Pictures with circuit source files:
★ ★ ★

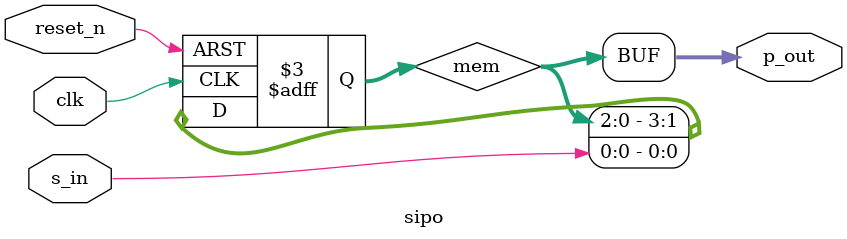
<source format=v>
`timescale 1ns / 1ps
module sipo(s_in, clk, reset_n, p_out);
    input s_in;                 //serial input
    input clk, reset_n;
    output wire [3:0] p_out;    //parellel output
    
    reg [3:0] mem;              //register (4 bit).
    
    always @(posedge clk, negedge reset_n)
    begin
        if(reset_n == 0)
            mem<=0;
        else
            mem <= {mem[2:0], s_in};
    end
    assign p_out = mem;
    
endmodule

</source>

★ ★ ★

[What is required] Pictures are to be left out; all else in the entries above is to be quoted exactly.

[Answer to this problem]
<source format=v>
`timescale 1ns / 1ps
module sipo(s_in, clk, reset_n, p_out);
    input s_in;                 //serial input
    input clk, reset_n;
    output wire [3:0] p_out;    //parellel output
    
    reg [3:0] mem;              //register (4 bit).
    
    always @(posedge clk, negedge reset_n)
    begin
        if(reset_n == 0)
            mem<=0;
        else
            mem <= {mem[2:0], s_in};
    end
    assign p_out = mem;
    
endmodule

</source>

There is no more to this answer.